Roberts had to shut down graduate schools after claiming God said he would be called “home” if he didn’t raise $8 million.
To avoid being associated with the scandal-plagued preachers, new ministries began holding services in warehouse buildings, removed crosses from sanctuaries and dropped requirements that members hold certain beliefs.
Best-selling books focused on grace, and some churches began to condemn attempts at upholding moral standards as “legalism.”
The new crop of television evangelists, such as Joel Osteen, emphasized happiness and prosperity while avoiding any mention of the demanding aspects of the New Testament.
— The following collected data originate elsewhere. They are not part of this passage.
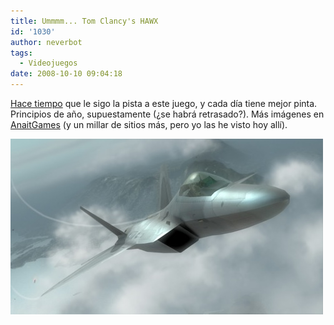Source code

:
 ```yaml
---
title: Ummmm... Tom Clancy's HAWX
id: '1030'
author: neverbot
tags:
  - Videojuegos
date: 2008-10-10 09:04:18
---
```


[Hace tiempo](https://neverbot.com/juegos/videojuegos/tom-clancys-hawx/) que le sigo la pista a este juego, y cada día tiene mejor pinta. Principios de año, supuestamente (¿se habrá retrasado?). Más imágenes en [AnaitGames](http://www.anaitgames.com/imagenes-de-tom-clancys-hawx/) (y un millar de sitios más, pero yo las he visto hoy allí). 

![HAWX](./ummmm-tom-clancys-hawx/hawx.jpg "HAWX")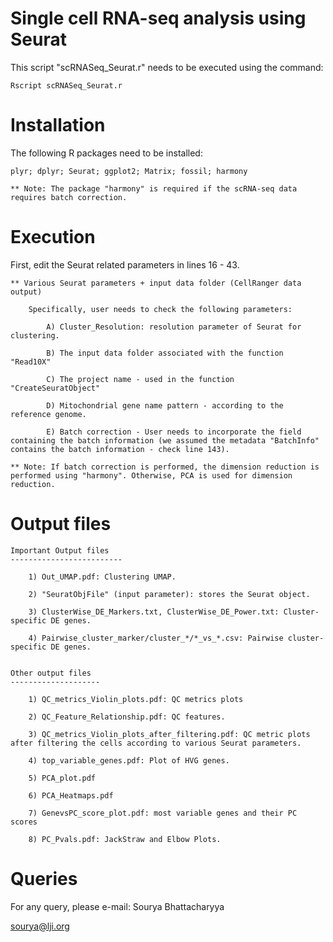 Single cell RNA-seq analysis using Seurat
=============================================

This script "scRNASeq_Seurat.r" needs to be executed using the command:

	Rscript scRNASeq_Seurat.r


Installation
==============

The following R packages need to be installed:

	plyr; dplyr; Seurat; ggplot2; Matrix; fossil; harmony

	** Note: The package "harmony" is required if the scRNA-seq data requires batch correction.


Execution
================

First, edit the Seurat related parameters in lines 16 - 43.

	** Various Seurat parameters + input data folder (CellRanger data output)

		Specifically, user needs to check the following parameters:

			A) Cluster_Resolution: resolution parameter of Seurat for clustering.

			B) The input data folder associated with the function "Read10X" 

			C) The project name - used in the function "CreateSeuratObject"

			D) Mitochondrial gene name pattern - according to the reference genome.	

			E) Batch correction - User needs to incorporate the field containing the batch information (we assumed the metadata "BatchInfo" contains the batch information - check line 143).

	** Note: If batch correction is performed, the dimension reduction is performed using "harmony". Otherwise, PCA is used for dimension reduction.


Output files
===============

	Important Output files
	-------------------------

		1) Out_UMAP.pdf: Clustering UMAP.

		2) "SeuratObjFile" (input parameter): stores the Seurat object.

		3) ClusterWise_DE_Markers.txt, ClusterWise_DE_Power.txt: Cluster-specific DE genes.

		4) Pairwise_cluster_marker/cluster_*/*_vs_*.csv: Pairwise cluster-specific DE genes.


	Other output files
	--------------------

		1) QC_metrics_Violin_plots.pdf: QC metrics plots

		2) QC_Feature_Relationship.pdf: QC features.

		3) QC_metrics_Violin_plots_after_filtering.pdf: QC metric plots after filtering the cells according to various Seurat parameters.

		4) top_variable_genes.pdf: Plot of HVG genes.

		5) PCA_plot.pdf

		6) PCA_Heatmaps.pdf

		7) GenevsPC_score_plot.pdf: most variable genes and their PC scores

		8) PC_Pvals.pdf: JackStraw and Elbow Plots.


Queries
=======

For any query, please e-mail:
Sourya Bhattacharyya

sourya@lji.org

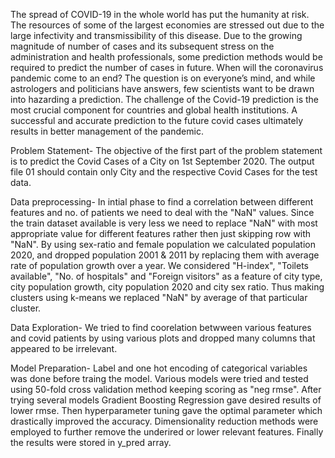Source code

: The spread of COVID-19 in the whole world has put the humanity at risk. The resources of some of the largest economies are stressed out due to the large infectivity and transmissibility of this disease. Due to the growing magnitude of number of cases and its subsequent stress on the administration and health professionals, some prediction methods would be required to predict the number of cases in future.
When will the coronavirus pandemic come to an end? The question is on everyone’s mind, and while astrologers and politicians have answers, few scientists want to be drawn into hazarding a prediction.
The challenge of the Covid-19 prediction is the most crucial component for countries and global health institutions. A successful and accurate prediction to the future covid cases ultimately results in better management of the pandemic.

Problem Statement- 
The objective of the first part of the problem statement is to predict the Covid Cases of a City on 1st September 2020. The output file 01 should contain only City and the respective Covid Cases for the test data.

Data preprocessing- 
In intial phase to find a correlation between different features and no. of patients we need to deal with the "NaN" values. Since the train dataset available is very less we need to replace "NaN" with most appropriate value for different features rather then just skipping row with "NaN".
By using sex-ratio and female population we calculated population 2020, and dropped population 2001 & 2011 by replacing them with average rate of population growth over a year. 
We considered "H-index", "Toilets available", "No. of hospitals" and "Foreign visitors" as a feature of city type, city population growth, city population 2020 and city sex ratio. Thus making clusters using k-means we replaced "NaN" by average of that particular cluster.

Data Exploration-
We tried to find coorelation betwween various features and covid patients by using various plots and dropped many columns that appeared to be irrelevant.

Model Preparation-
Label and one hot encoding of categorical variables was done before traing the model. Various models were tried and tested using 50-fold cross validation method keeping scoring as "neg rmse".
After trying several models Gradient Boosting Regression gave desired results of lower rmse.
Then hyperparameter tuning gave the optimal parameter which drastically improved the accuracy.
Dimensionality reduction methods were employed to further remove the underired or lower relevant features.
Finally the results were stored in y_pred array.
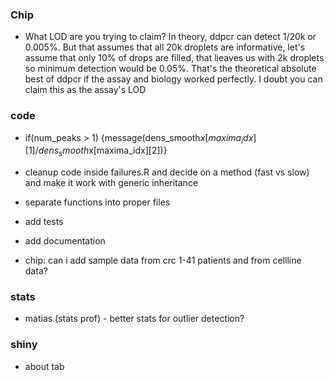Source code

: ### Chip

- What LOD are you trying to claim? In theory, ddpcr can detect 1/20k or 0.005%. But that assumes that all 20k droplets are informative, let's assume that only 10% of drops are filled, that lieaves us with 2k droplets so minimum detection would be 0.05%. That's the theoretical absolute best of ddpcr if the assay and biology worked perfectly. I doubt you can claim this as the assay's LOD


### code

- if(num_peaks > 1) {message(dens_smooth$x[maxima_idx][1]/dens_smooth$x[maxima_idx][2])}

- cleanup code inside failures.R and decide on a method (fast vs slow) and make it work with generic inheritance

- separate functions into proper files

- add tests

- add documentation

- chip: can i add sample data from crc 1-41 patients and from cellline data?



### stats

- matias (stats prof) - better stats for outlier detection?

### shiny

- about tab
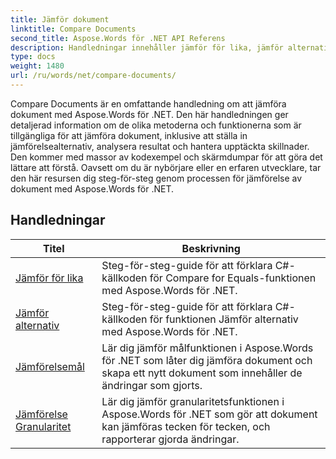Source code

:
 ```yaml
---
title: Jämför dokument
linktitle: Compare Documents
second_title: Aspose.Words för .NET API Referens
description: Handledningar innehåller jämför för lika, jämför alternativ, jämförelsemål och jämförelsegranularitet.
type: docs
weight: 1480
url: /ru/words/net/compare-documents/
---
```


Compare Documents är en omfattande handledning om att jämföra dokument med Aspose.Words för .NET. Den här handledningen ger detaljerad information om de olika metoderna och funktionerna som är tillgängliga för att jämföra dokument, inklusive att ställa in jämförelsealternativ, analysera resultat och hantera upptäckta skillnader. Den kommer med massor av kodexempel och skärmdumpar för att göra det lättare att förstå. Oavsett om du är nybörjare eller en erfaren utvecklare, tar den här resursen dig steg-för-steg genom processen för jämförelse av dokument med Aspose.Words för .NET.

 ## Handledningar
| Titel | Beskrivning |
| --- | --- |
| [Jämför för lika](./compare-for-equal/) | Steg-för-steg-guide för att förklara C#-källkoden för Compare for Equals-funktionen med Aspose.Words för .NET. |
| [Jämför alternativ](./compare-options/) | Steg-för-steg-guide för att förklara C#-källkoden för funktionen Jämför alternativ med Aspose.Words för .NET. |
| [Jämförelsemål](./comparison-target/) | Lär dig jämför målfunktionen i Aspose.Words för .NET som låter dig jämföra dokument och skapa ett nytt dokument som innehåller de ändringar som gjorts. |
| [Jämförelse Granularitet](./comparison-granularity/) | Lär dig jämför granularitetsfunktionen i Aspose.Words för .NET som gör att dokument kan jämföras tecken för tecken, och rapporterar gjorda ändringar. |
Christianity Today pointed out the trend in this month’s issue.
One story about the Calvary Chapel ministry, which operates 400 radio stations including translator 89.7 FM outside of Des Moines, detailed a church culture of “easy forgiveness” that has resulted in accepted sexual misconduct by pastors and followers, leading to the conclusion that “these men cannot call sin sin.”
And a columnist on the subject of “What Jesus Says Doesn’t Match What We Usually Say” concluded that “mediocrity and hypocrisy characterize the lives of many avowed Christians.”
Jim Bakker’s son, Jay, who heads a radical ministry that started in an Atlanta bar and has expanded to New York and Charlotte, claims to be an evangelical, although he holds to few of the doctrines held by born-again believers.
He says his philosophy is that Jesus wouldn’t condemn anyone and is tolerant of all sin. But while he preaches his message of acceptance and claims to still have faith in the Bible as God’s inspired word, he strongly voices a lack of tolerance for believers that want to uphold traditional biblical standards.
Jay doesn’t want to be accused of false piety, so he has abandoned a lifestyle guided by spiritual standards.
Yet, such a response has resulted in a mediocre message often being preached, one that encourages followers to profess verbal belief without holding them-selves accountable for corresponding actions.
While many Christians struggle to live out a consistent faith, the impact of the PTL scandal could be that some who want to distance themselves from the likes of Bakker and Swaggart may be practicing the very hypocrisy they have tried to avoid.